(Source extract):
****************************************
In my last King Seiko Guide I described how the the King Seiko brand was conceived by the Daini Seikosha factory in 1961 as a luxury watch brand to rival Suwa Seikosha’s Grand Seiko line established in 1960. We also saw how the unnumbered movement from that first King Seiko model would go on to become the caliber 44, a movement that proved accurate enough to eventually be incorporated within the very Grand Seiko lineup that it was designed to rival. Part of my guide looks at the successor to that all conquering movement.
In the mid-1960s, both factories were participating in the Swiss chronometer trials as a way of pushing themselves to greater achievements. The focus was on long term accuracy, since the trials lasted many days, so both factories began experimenting with high beat movements as a way of achieving this accuracy over a longer term.
In Search of More Accuracy
In 1966 both Daini Seikosha and Suwa Seikosha brought high beat movements to Neuchâtel for the first time and the resultant improvements in accuracy were dramatic. Daini’s 36,000 vph ‘052’ high beat caliber performed far better than the previous 18,000 vph ‘965’ caliber and took 9th place overall. The previously highest place had been 114th achieved by Suwa Seikosha in 1965 so the move to high beat movements clearly reaped accuracy benefits.
Both factories went on to experiment with even higher beat movements in 1967. Suwa submitted movements running at 54,000 vph and 72,000 vph, while Daini submitted movements running at 36,000 vph and 72,000 vph and also tested, but did not submit, movements running at 180,000 vph! During the competition, Daini found the 36,000 vph movements performed better than the 72,000 vph versions. Therefore, it is perhaps no surprise that Daini Seikosha’s 1968 replacement for the 44KS was a high beat movement running at 36,000 vph.
Caliber 45 was a completely new design for Daini. Certain concepts were carried over from the 44KS, such as being manually wound to provide a lower profile, and having a more stable balance bridge secured at both ends rather than a balance cock secured at just one. In most other aspects however, the movement was all new. It was produced in five versions:
- the base no-date 4500 movement
- the 4502 with a newly developed instant date change mechanism
- the higher grade 4520 used in the Grand Seiko 45GS
- a higher grade 4522 with the same instant date change mechanism
- An even higher grader 4580 used in the rare Grand Seiko 45GS VFA (Very Fine Adjusted)
As well as running at twice the rate of the earlier 44KS, the 45KS gear train was also unconventional. The barrel drives a tiny center wheel, an intermediate wheel and a large off-center driving wheel combination. This then drives the third, fourth and escape wheels. The second hand is then driven by another center wheel driven indirectly from the second wheel. Drive is transferred to the dial via a cannon pinion attached to the tiny center wheel deep inside the movement.
An ‘indirectly-driven’ wheel is one driven by a wheel in the train but it itself is not part of the train because it does not transmit power in to a neighboring wheel. A ‘directly-driven’ wheel is one the is part of the train because it is both driven by the previous wheel and also transmits power to the next wheel in the train. A directly-driven wheel in the train will always have torque acting up on it from the main spring even when the train is locked by the escapement. An indirectly-driven wheel only receives torque when the train is unlocked and moving.
****************************************
(Provided information):

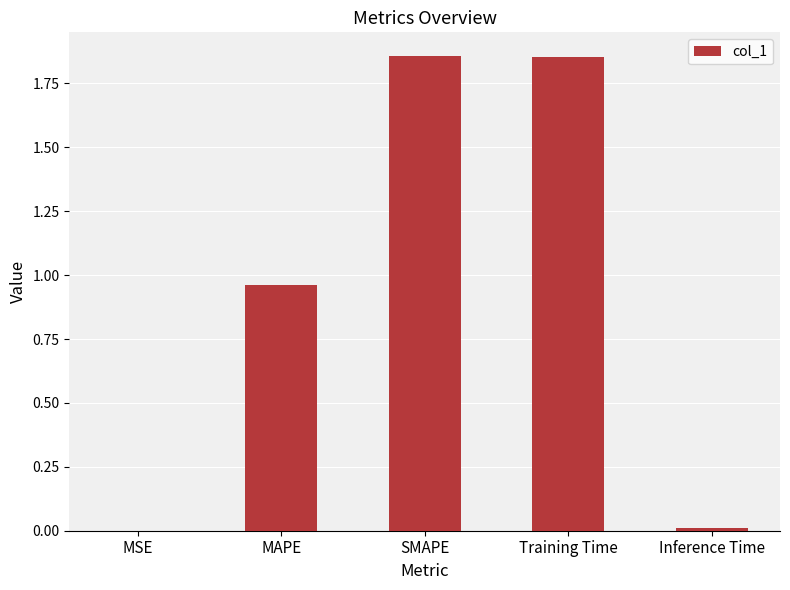

Between MSE and SMAPE, which is larger?

SMAPE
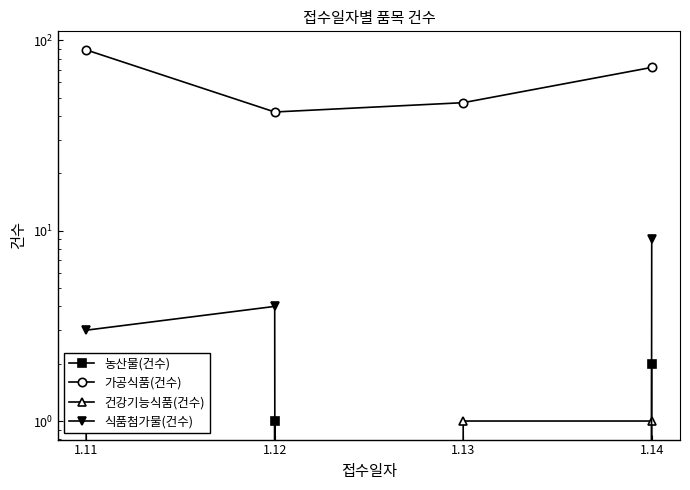

What is the sum of the 농산물(건수) values at 1.12 and 1.14?

3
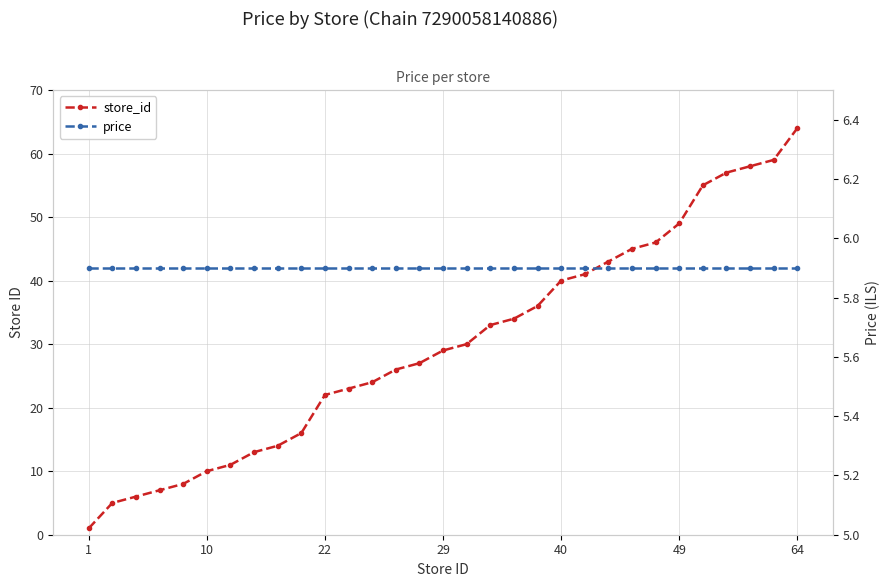

What are all the series names shown in the legend?

store_id, price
****************************************
(Exercise): Transcribe the passage from the King Seiko article that runs from "In my last King" to "a longer term.".

(Final answer):
In my last King Seiko Guide I described how the the King Seiko brand was conceived by the Daini Seikosha factory in 1961 as a luxury watch brand to rival Suwa Seikosha’s Grand Seiko line established in 1960. We also saw how the unnumbered movement from that first King Seiko model would go on to become the caliber 44, a movement that proved accurate enough to eventually be incorporated within the very Grand Seiko lineup that it was designed to rival. Part of my guide looks at the successor to that all conquering movement.
In the mid-1960s, both factories were participating in the Swiss chronometer trials as a way of pushing themselves to greater achievements. The focus was on long term accuracy, since the trials lasted many days, so both factories began experimenting with high beat movements as a way of achieving this accuracy over a longer term.